[Vorliegender Text]
**********
# [FRAGE] Ganzzahlige Zahlen?



## raddi (8. Februar 2004)

Hi an alle!

Meine Frage: Wie lässt sich überprüfen ob eine Zahl ganzzahlig ist?
Ich meine jetzt nicht in irgendeiner Programmiersprache, sondern allgemein
Gibt es dafür irgendein Verfahren?
Und weil ich grad am Fragen bin: Gibt es eine Möglichkeit, die MODULA Funktion umzukehren? Wäre echt supa nützlich!

Danke schonmal im Voraus!


----------



## Frankdfe (10. Februar 2004)

Hallo radi!

Ich überprüfe das immer so (eine Funktion zum Runden von Zahlen gibt in den meisten Programmmiersprachen):

Runden(a) = a ? Wenn das wahr ist, dann ist die Zahl ganzzahlig.

Die Modulo-Funktion (War Modula ein Tippfehler) ist nicht umkehrbar.

Gruß 

Frank


----------



## EngelchenB (19. Februar 2004)

mhh ich würde vergleichen

if( int($a) == a)


kommt aber aufs gleiche hinaus


----------



## Tim C. (19. Februar 2004)

> _Original geschrieben von EngelchenB _
> *mhh ich würde vergleichen
> if( int($a) == a)
**********
[Auszug der Datensätze]
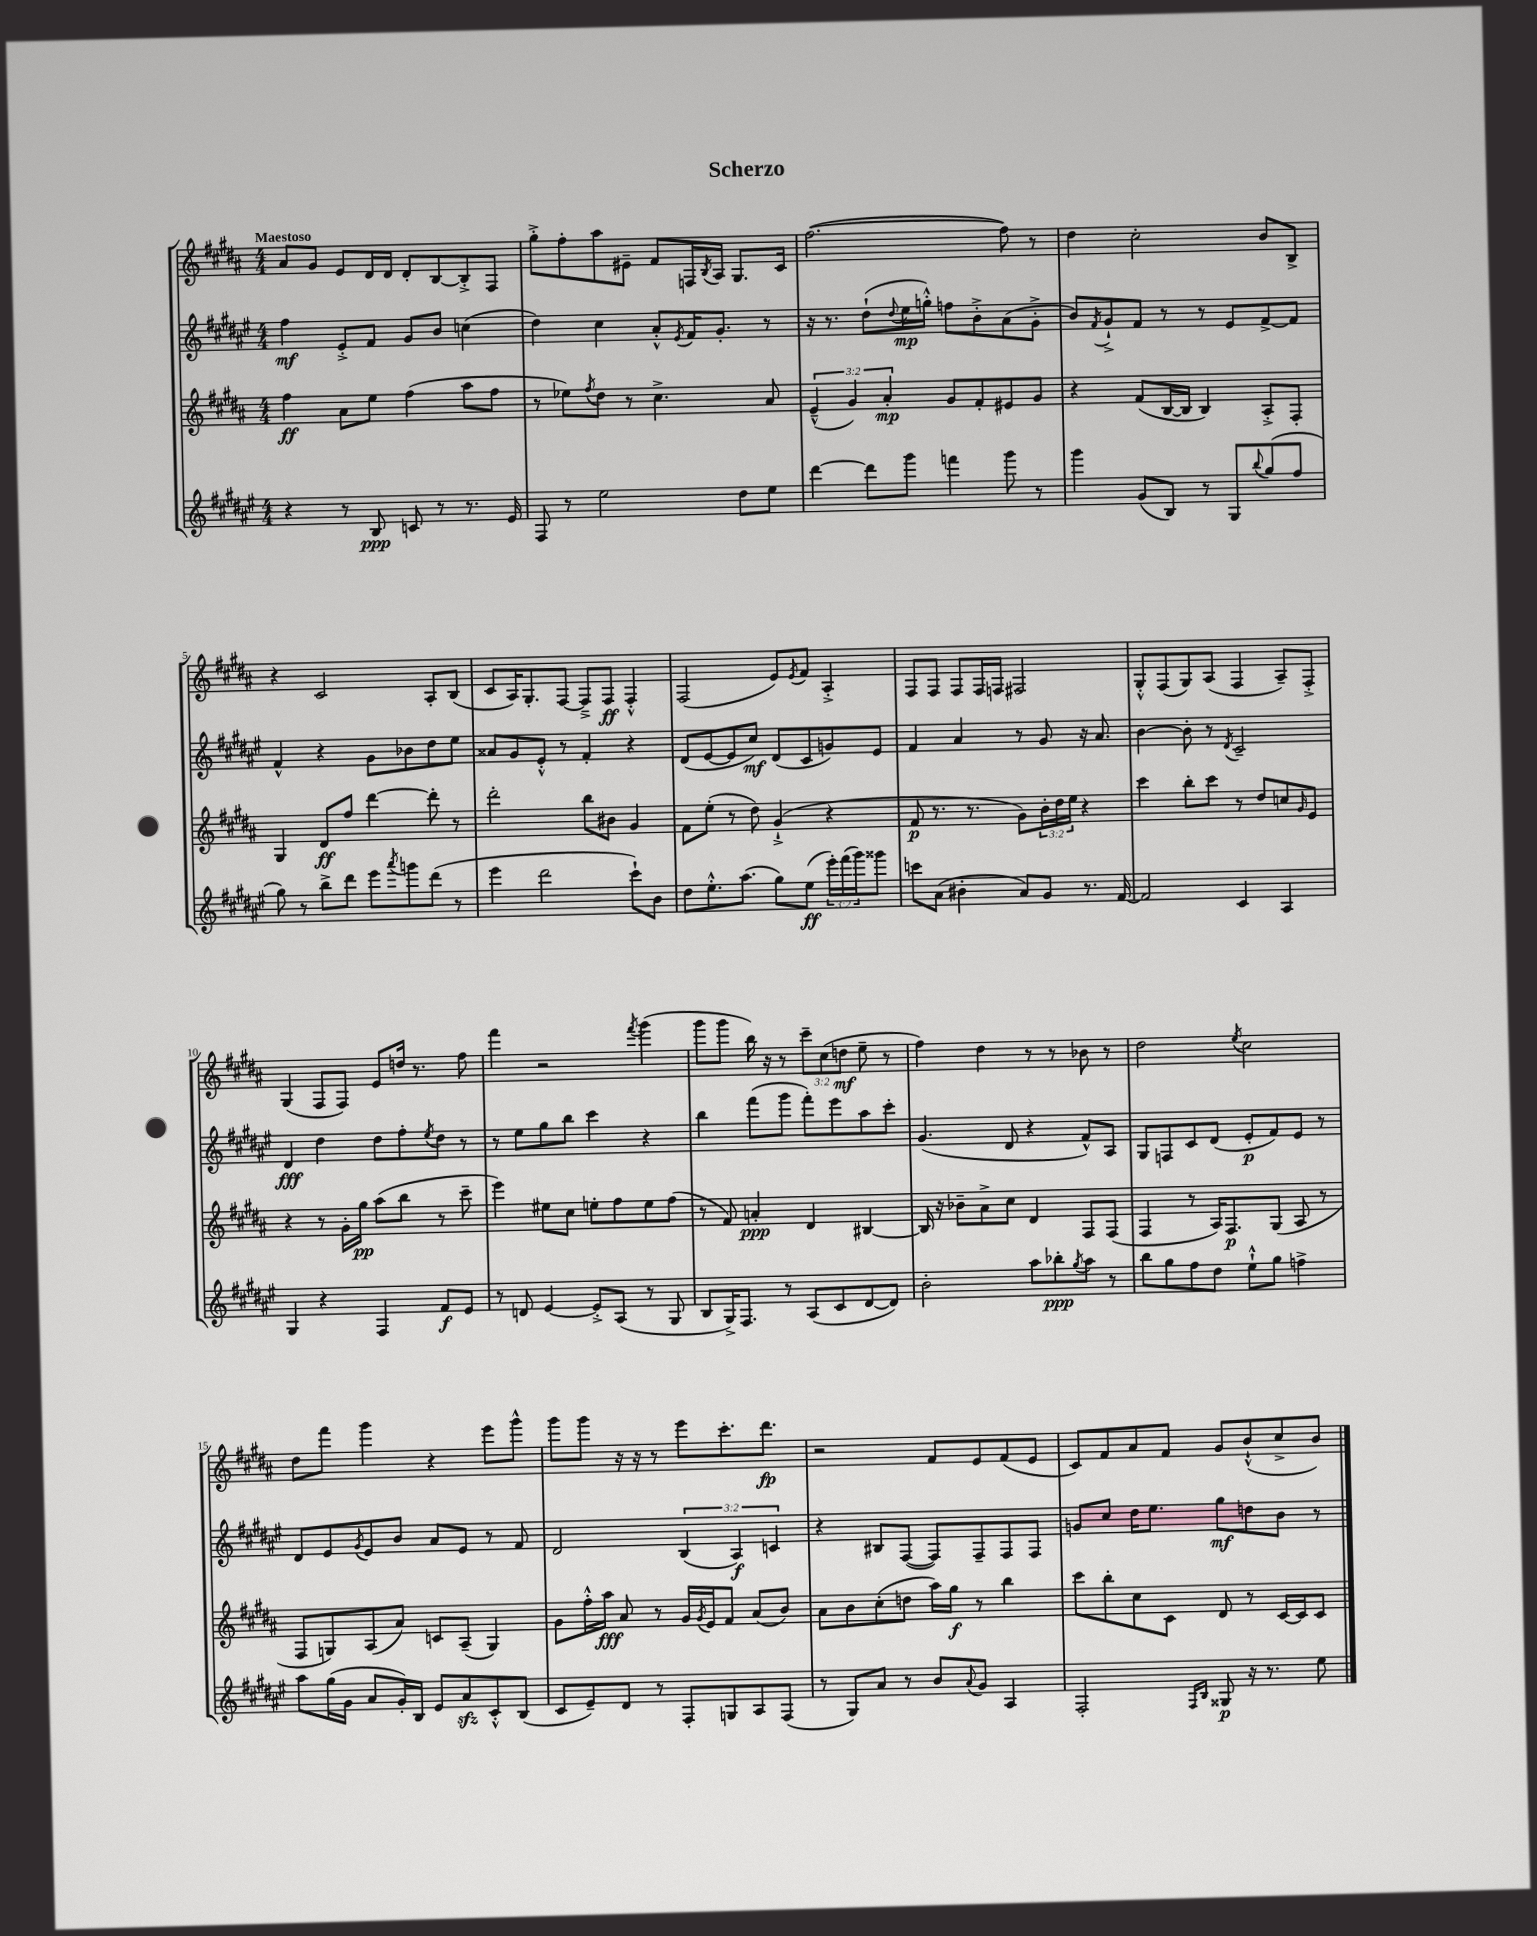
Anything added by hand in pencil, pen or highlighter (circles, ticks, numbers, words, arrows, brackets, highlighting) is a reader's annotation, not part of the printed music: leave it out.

**kern	**dynam	**kern	**dynam	**kern	**dynam	**kern	**dynam
*part4	*part4	*part3	*part3	*part2	*part2	*part1	*part1
*staff4	*staff4	*staff3	*staff3	*staff2	*staff2	*staff1	*staff1
*clefG2	*	*clefG2	*	*clefG2	*	*clefG2	*
*k[f#c#g#d#a#e#]	*	*k[f#c#g#d#a#]	*	*k[f#c#g#d#a#e#]	*	*k[f#c#g#d#a#]	*
*M4/4	*	*M4/4	*	*M4/4	*	*M4/4	*
=1	=1	=1	=1	=1	=1	=1	=1
!	!	!	!	!	!	!LO:TX:a:B:t=Maestoso	!
4r	.	4ff#\	ff	4ff#\	mf	8a#/L	.
.	.	.	.	.	.	8g#/J	.
8r	.	8a#\L	.	8e#'^/L	.	8e/L	.
8B/	ppp	8ee\J	.	8f#/J	.	16d#/L	.
.	.	.	.	.	.	16d#/JJ	.
8cn/	.	(4ff#\	.	8g#/L	.	8d#'/L	.
8r	.	.	.	8b/J	.	[8B/	.
8.r	.	8aa#\L	.	(4ccn\	.	8B'^/]	.
.	.	8ff#\J	.	.	.	8F#/J	.
16e#/	.	.	.	.	.	.	.
=2	=2	=2	=2	=2	=2	=2	=2
8F#/	.	8r	.	4dd#\)	.	8gg#'^\L	.
8r	.	8ee-X\L)	.	.	.	8ff#'\	.
.	.	8qff#/	.	.	.	.	.
2ee#\	.	8dd#\J	.	4cc#\	.	8aa#\	.
.	.	8r	.	.	.	8e#X~\J	.
.	.	4.cc#^\	.	8a#'^^/L	.	8f#/L	.
.	.	.	.	8qe#/	.	.	.
.	.	.	.	16f#/K	.	16Fn/L	.
.	.	.	.	.	.	8qB/	.
.	.	.	.	8.g#'/J	.	16A#/JJ	.
8dd#\L	.	.	.	.	.	8.G#/L	.
8ee#\J	.	8a#/	.	8r	.	.	.
.	.	.	.	.	.	16c#/Jk	.
=3	=3	=3	=3	=3	=3	=3	=3
[4ddd#\	.	(6e~^^/	.	16r	.	([2.ff#\	.
.	.	.	.	8.r	.	.	.
.	.	6g#/)	.	.	.	.	.
8ddd#\L]	.	.	.	(8dd#`\L	.	.	.
.	.	6a#'/	mp	.	.	.	.
.	.	.	.	8qqdd#/	.	.	.
8ggg#\J	.	.	.	16ee#\L	mp	.	.
.	.	.	.	16ggn'^^\JJ)	.	.	.
4fffn\	.	8g#/L	.	8ffn\L	.	.	.
.	.	8f#'/	.	8b'^\	.	.	.
8ggg#\	.	8e#X/	.	(8a#\	.	8ff#\])	.
8r	.	8g#/J	.	8g#'^\J	.	8r	.
=4	=4	=4	=4	=4	=4	=4	=4
4ggg#\	.	4r	.	8b/L)	.	4dd#\	.
.	.	.	.	8qf#/	.	.	.
.	.	.	.	8g#`^/	.	.	.
(8g#/L	.	(8f#/L	.	8f#/J	.	2cc#'\	.
8B/J)	.	[16B/L	.	8r	.	.	.
.	.	16B/JJ]	.	.	.	.	.
8r	.	4B/)	.	8r	.	.	.
8G#/L	.	.	.	8e#/L	.	.	.
8qqbb/	.	.	.	.	.	.	.
(8gg#/	.	8A#'^/L	.	[8f#^/	.	8b/L	.
8ff#/J	.	8F#'/J	.	8f#/J]	.	8B^/J	.
!!LO:LB:g=z
=5	=5	=5	=5	=5	=5	=5	=5
8gg#\)	.	4G#/	.	4f#^^/	.	4r	.
8r	.	.	.	.	.	.	.
8bb^\L	.	8d#/L	ff	4r	.	2c#/	.
8ddd#\J	.	8ff#/J	.	.	.	.	.
8eee#\L	.	[4ddd#\	.	8g#\L	.	.	.
8qaaa#/	.	.	.	.	.	.	.
8gggn\	.	.	.	8b-X\	.	.	.
(8ddd#\J	.	8ddd#'\]	.	8dd#\	.	8A#'/L	.
8r	.	8r	.	8ee#\J	.	(8B/J	.
=6	=6	=6	=6	=6	=6	=6	=6
4eee#\	.	2ddd#'\	.	8a##X/L	.	8c#/L	.
.	.	.	.	8g#/	.	16A#/K)	.
.	.	.	.	.	.	8.G#'/	.
2ddd#\	.	.	.	8e#'^^/J	.	.	.
.	.	.	.	8r	.	[8F#/J	.
.	.	8bb\L	.	4f#'/	.	8F#~^/L]	.
.	.	8b#X\J	.	.	.	8F#/J	ff
8ccc#`\L)	.	4g#/	.	4r	.	4F#'^^/	.
8b\J	.	.	.	.	.	.	.
=7	=7	=7	=7	=7	=7	=7	=7
8dd#\L	.	8f#\L	.	(8d#/L	.	(2F#/	.
8.ee#'^^\	.	(8ee'\J	.	[8e#/	.	.	.
.	.	8r	.	8e#/]	.	.	.
(8.aa#\J	.	.	.	.	.	.	.
.	.	8dd#\)	.	8cc#/J)	mf	.	.
8gg#\L)	.	(4g#`^/	.	(8d#/L	.	8e/L)	.
.	.	.	.	.	.	8qe/	.
(8ee#\J	ff	.	.	8c#/	.	8f#/J	.
24eee#'\LL)	.	4r	.	8gn/)	.	4A#'^/	.
(24fff#\	.	.	.	.	.	.	.
24ggg#\J)	.	.	.	.	.	.	.
8ggg##X\J	.	.	.	8e#/J	.	.	.
=8	=8	=8	=8	=8	=8	=8	=8
8cccn\L	.	8f#/	p	4f#/	.	8F#/L	.
(8a#\J	.	8.r	.	.	.	8F#/J	.
4b#X'\	.	.	.	4a#/	.	8F#/L	.
.	.	8.r	.	.	.	.	.
.	.	.	.	.	.	16F#/L	.
.	.	.	.	.	.	16Fn/JJ	.
8a#/L)	.	8g#\L)	.	8r	.	2F#X/	.
8g#/J	.	24b'\L	.	8g#/	.	.	.
.	.	24dd#\	.	.	.	.	.
.	.	24ee\JJ	.	.	.	.	.
8.r	.	4r	.	16r	.	.	.
.	.	.	.	8.a#/	.	.	.
[16f#/	.	.	.	.	.	.	.
=9	=9	=9	=9	=9	=9	=9	=9
2f#/]	.	4ccc#\	.	[4b\	.	8G#'^^/L	.
.	.	.	.	.	.	(8F#/	.
.	.	8bb'\L	.	8b'\]	.	8G#/)	.
.	.	8ccc#\J	.	8r	.	(8A#/J	.
.	.	.	.	8qd#/	.	.	.
4c#/	.	8r	.	2c#~/	.	4F#/	.
.	.	8dd#/L	.	.	.	.	.
4A#/	.	8ccn/	.	.	.	8A#~/L)	.
.	.	16qqg#/	.	.	.	.	.
.	.	8e/J	.	.	.	8F#'^/J	.
!!LO:LB:g=z
=10	=10	=10	=10	=10	=10	=10	=10
4G#/	.	4r	.	4d#/	fff	(4G#/	.
4r	.	8r	.	4dd#\	.	8F#/L	.
.	.	16g#'\LL	.	.	.	8F#/J)	.
.	.	16gg#\JJ	pp	.	.	.	.
4F#/	.	(8aa#\L	.	8dd#\L	.	8e/L	.
.	.	8bb\J	.	8ff#'\	.	16ddn/Jk	.
.	.	.	.	.	.	8.r	.
.	.	.	.	8qee#/	.	.	.
8f#/L	f	8r	.	8dd#\J	.	.	.
8e#/J	.	8ccc#~\	.	8r	.	8ff#\	.
=11	=11	=11	=11	=11	=11	=11	=11
8r	.	4eee\)	.	8r	.	4fff#\	.
8dn/	.	.	.	8ee#\L	.	.	.
[4e#/	.	8ee#X\L	.	8gg#\	.	2r	.
.	.	8cc#\J	.	8bb\J	.	.	.
8e#'^/L]	.	8een'\L	.	4ccc#\	.	.	.
(8A#/J	.	8ff#\	.	.	.	.	.
.	.	.	.	.	.	8qfff#/	.
8r	.	8ee\	.	4r	.	(4ggg#\	.
8G#/	.	(8ff#\J	.	.	.	.	.
=12	=12	=12	=12	=12	=12	=12	=12
8B/L	.	8r	.	4bb\	.	8ggg#\L	.
16G#^/K)	.	8f#/)	.	.	.	8ggg#\J	.
8.F#/J	.	.	.	.	.	.	.
.	.	4an'/	ppp	(8fff#\L	.	16bb\)	.
.	.	.	.	.	.	16r	.
8r	.	.	.	8ggg#\J	.	8r	.
(8A#/L	.	4d#/	.	8fff#'\L)	.	12ccc#~\L	.
.	.	.	.	.	.	(12cc#\	.
8c#/	.	.	.	8eee#\	.	.	.
.	.	.	.	.	.	12ddn\J	mf
[8d#/	.	[4B#X/	.	8aa#\	.	8ee~\	.
8d#/J])	.	.	.	8ccc#'\J	.	8r	.
=13	=13	=13	=13	=13	=13	=13	=13
2b'\	.	16B#/]	.	(4.g#/	.	4ff#\)	.
.	.	16r	.	.	.	.	.
.	.	8b-X~\L	.	.	.	.	.
.	.	8a#^\	.	.	.	4dd#\	.
.	.	8cc#\J	.	8d#/	.	.	.
8aa#\L	.	4d#/	.	4r	.	8r	.
8bb-X'\	ppp	.	.	.	.	8r	.
8qgg#/	.	.	.	.	.	.	.
8aa#\J	.	8F#/L	.	8f#^^/L)	.	8b-X\	.
8r	.	(8F#/J	.	8A#/J	.	8r	.
=14	=14	=14	=14	=14	=14	=14	=14
8bb\L	.	4F#/	.	8G#/L	.	2dd#\	.
8gg#\	.	.	.	8Fn/	.	.	.
8ff#\	.	8r	.	8c#/	.	.	.
8dd#\J	.	16A#/KL)	.	(8d#/J	.	.	.
.	.	8.F#/	p	.	.	.	.
.	.	.	.	.	.	8qee/	.
8ee#`^^\L	.	.	.	8e#'/L	p	2cc#\	.
8gg#\J	.	(8G#/J	.	8f#/)	.	.	.
4ffn^\	.	8A#/	.	8e#/J	.	.	.
.	.	8r	.	8r	.	.	.
!!LO:LB:g=z
=15	=15	=15	=15	=15	=15	=15	=15
8aa#\L	.	8F#/L	.	8d#/L	.	8dd#\L	.
(16gg#\L	.	8Gn/)	.	8e#/	.	8fff#\J	.
16g#\JJ	.	.	.	.	.	.	.
.	.	.	.	8qg#/	.	.	.
8a#/L	.	(8A#/	.	8e#/	.	4ggg#\	.
16g#'/L)	.	8a#/J)	.	8b/J	.	.	.
16B/JJ	.	.	.	.	.	.	.
8e#/L	.	8cn/L	.	8a#/L	.	4r	.
8a#zz/	.	(8A#~/J	.	8e#/J	.	.	.
8c#'^^/	.	4G/)	.	8r	.	8eee\L	.
(8B/J	.	.	.	8f#/	.	8ggg#^^\J	.
=16	=16	=16	=16	=16	=16	=16	=16
8c#/L	.	8g#\L	.	2d#/	.	8ggg#\L	.
8e#~/)	.	16ff#'^^\L	.	.	.	8ggg#\J	.
.	.	16aa#\JJ	fff	.	.	.	.
8d#/J	.	8a#/	.	.	.	16r	.
.	.	.	.	.	.	16r	.
8r	.	8r	.	.	.	8r	.
8F#'/L	.	16g#/LL	.	(6B/	.	8eee\L	.
.	.	8qg#/	.	.	.	.	.
.	.	16e/J	.	.	.	.	.
8Gn/	.	8f#/J	.	.	.	8.ccc#'\	.
.	.	.	.	6A#/)	f	.	.
8A#/	.	(8a#/L	.	.	.	.	.
.	.	.	.	.	.	8.ddd#\J	fp
.	.	.	.	6cn/	.	.	.
(8F#/J	.	8b/J)	.	.	.	.	.
=17	=17	=17	=17	=17	=17	=17	=17
8r	.	8a#\L	.	4r	.	2r	.
8G#/L)	.	8b\	.	.	.	.	.
8a#/J	.	(8cc#'\	.	8B#X/L	.	.	.
8r	.	8ddn\J	.	([8F#/J	.	.	.
8b/L	.	16aa#\LL)	.	8F#/L])	.	8f#/L	.
.	.	16gg#\JJ	f	.	.	.	.
8qqa#/	.	.	.	.	.	.	.
8g#/J	.	8r	.	8F#~/	.	8e/	.
4A#/	.	4bb\	.	8F#/	.	(8f#/	.
.	.	.	.	8F#/J	.	8e/J	.
=18	=18	=18	=18	=18	=18	=18	=18
2F#'/	.	8ccc#\L	.	8gn/L	.	8c#/L)	.
.	.	8bb'\	.	8cc#/J	.	8f#/	.
.	.	8cc#\	.	16dd#\KL	.	8a#/	.
.	.	.	.	8.ee#\J	.	.	.
.	.	8c#\J	.	.	.	8f#/J	.
16qqF#/LL	.	.	.	.	.	.	.
16qqB/JJ	.	.	.	.	.	.	.
8G##X/	p	8d#/	.	8gg#\L	mf	8g#/L	.
16r	.	8r	.	8ddn\	.	(8b`^^/	.
8.r	.	.	.	.	.	.	.
.	.	[16c#/LL	.	8b\J	.	8cc#^/	.
.	.	16c#/J]	.	.	.	.	.
8ee#\	.	8c#/J	.	8r	.	8b/J)	.
==	==	==	==	==	==	==	==
*-	*-	*-	*-	*-	*-	*-	*-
**********
[Aufgaben]
**1)** Fasse im Thread über ganzzahlige Zahlen den Absatz, der mit „Meine Frage: Wie lässt sich“ beginnt, als kurze Stichpunktliste zusammen. Behalte dabei seine wesentlichen Angaben bei.
**2)** Führe den Thread über ganzzahlige Zahlen im Anschluss an seine letzte Zeile weiter.

[Ergebnisse je Aufgabe]
**1)**
- Frage: Wie lässt sich prüfen, ob eine Zahl ganzzahlig ist?
- Gemeint ist dies allgemein und nicht in einer bestimmten Programmiersprache. Gesucht wird ein Verfahren.
- Zusatzfrage: Kann man die MODULA-Funktion umkehren? Das wäre sehr nützlich.

**2)**
> kommt aber aufs gleiche hinaus *


Jetzt stellt sich halt nur noch die Frage, ob tatsächlich alle Sprache ein solches Typecasting unterstützen (bzw. in deinem Beispiel aus PHP ist es halt eine Funktion, die jedoch an das Typecasting anderer Sprachen angelehnt ist, würde ich mal behaupten).
Da ist die Methode mit dem Runden durchaus unter mehr Programmiersprachen genauso zu lösen 

Aber ist natürlich Geschmackssache.


----------



## EngelchenB (19. Februar 2004)

mhhh ja ok , aber die meisten Sprachen untersützen so etwas ja.

wobei ich warscheinlicher unter PHP die funktion is_int() verwenden würde...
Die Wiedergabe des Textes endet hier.